Another approach of the Texas Sustainable Agriculture Advisory Committee is to support travel of selected professionals to regional and national conferences on sustainable agriculture, with the intent of participants gaining knowledge and skills that they will share with other agricultural professionals in Texas.
Program evaluation will be accomplished with pre- and post-tests designed to measure knowledge gained by participating in educational programs. A subset of attendees will be mailed an additional survey instrument four to eight months after the training to determine if participants have adopted any of the sustainable concepts presented. The aim of the evaluation is to assess knowledge gained and to determine whether new knowledge will be applied in future programs for their clientele.
Project objectives from proposal:
The program involves a multifaceted effort that provides training opportunities for County Extension Agents, FSA personnel, NRCS personnel, producers, and other agricultural professionals and also incorporates concepts of sustainable agriculture in existing, state-wide training efforts. These training opportunities include conferences, ﬁeld meetings and workshops held at various locations in Texas.
Projects designed to train Extension agents from Texas A&M AgriLife Extension Service and Prairie View A&M Cooperative Extension will meet agent’s requests for sustainable information to assist local farmers. Concepts of sustainable agriculture have been and will continue to be disseminated through new agents’ training, leadership training, seminars, workshops, farm tours, publications, websites, manuals, videos and other events (e-mail, telephone contacts, farm visits, etc.).
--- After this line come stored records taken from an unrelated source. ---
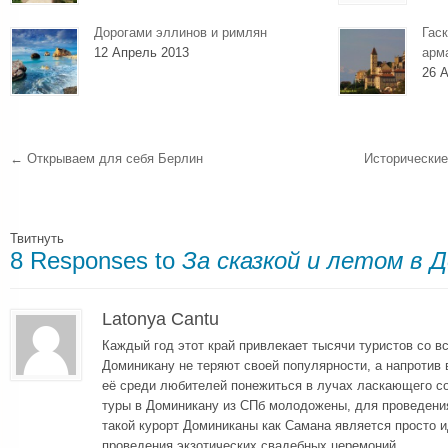
Дорогами эллинов и римлян
Гаск
12 Апрель 2013
арм
26 А
←
Открываем для себя Берлин
Исторические
Твитнуть
8 Responses to
За сказкой и летом в 
Latonya Cantu
Каждый год этот край привлекает тысячи туристов со вс
Доминикану не теряют своей популярности, а напротив
её среди любителей понежиться в лучах ласкающего со
туры в Доминикану из СПб молодожены, для проведения
такой курорт Доминиканы как Самана является просто
проведения экзотических свадебных церемоний.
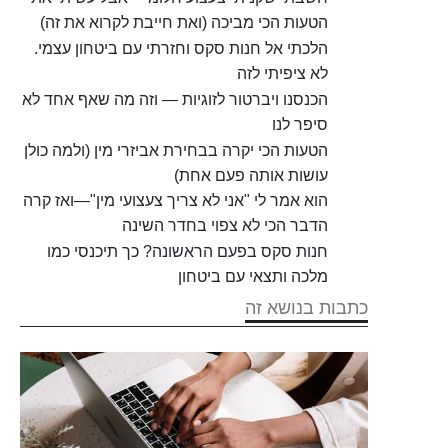
הטעות הכי מביכה (ואת חייבת לקרוא את זה)
הלכתי אל חנות סקס וחזרתי עם ביטחון עצמי.
לא ציפיתי לזה
הכנסנו ויברטור לזוגיות — וזה מה שאף אחד לא
סיפר לנו
הטעות הכי יקרה בבחירת אביזרי מין (ולמה כולן
עושות אותה פעם אחת)
הוא אמר לי "אני לא צריך צעצועי מין"—ואז קרה
הדבר הכי לא צפוי בחדר השינה
חנות סקס בפעם הראשונה? כך תיכנסי כמו
מלכה ותצאי עם ביטחון
כתבות בנושא זה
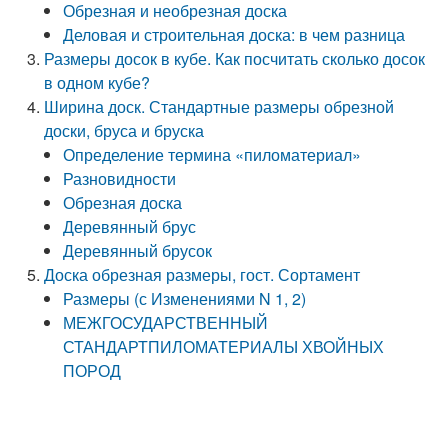
Обрезная и необрезная доска
Деловая и строительная доска: в чем разница
Размеры досок в кубе. Как посчитать сколько досок
в одном кубе?
Ширина доск. Стандартные размеры обрезной
доски, бруса и бруска
Определение термина «пиломатериал»
Разновидности
Обрезная доска
Деревянный брус
Деревянный брусок
Доска обрезная размеры, гост. Сортамент
Размеры (с Изменениями N 1, 2)
МЕЖГОСУДАРСТВЕННЫЙ
СТАНДАРТПИЛОМАТЕРИАЛЫ ХВОЙНЫХ
ПОРОД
Sustainable agriculture training for agents, agency personnel and mentor farmers should show impacts across Texas with advances in the areas of food and ﬁber production, environmental awareness and protection, organic, IPM and alternate production methods, marketing, farmer cooperation and development of multi- disciplinary teams to reach common goals. Administrative success stories and awards should reﬂect these programs teaching sustainable practices.
Extension agents and other Extension personnel will indicate an increased knowledge of sustainable agriculture and sustainable production techniques by reporting contacts, outcomes and narratives regarding educational activities on monthly state- wide reports available to program coordinators in the form of contacts, subject material, narratives, evaluations and on-farm contacts or sustainable demonstration projects.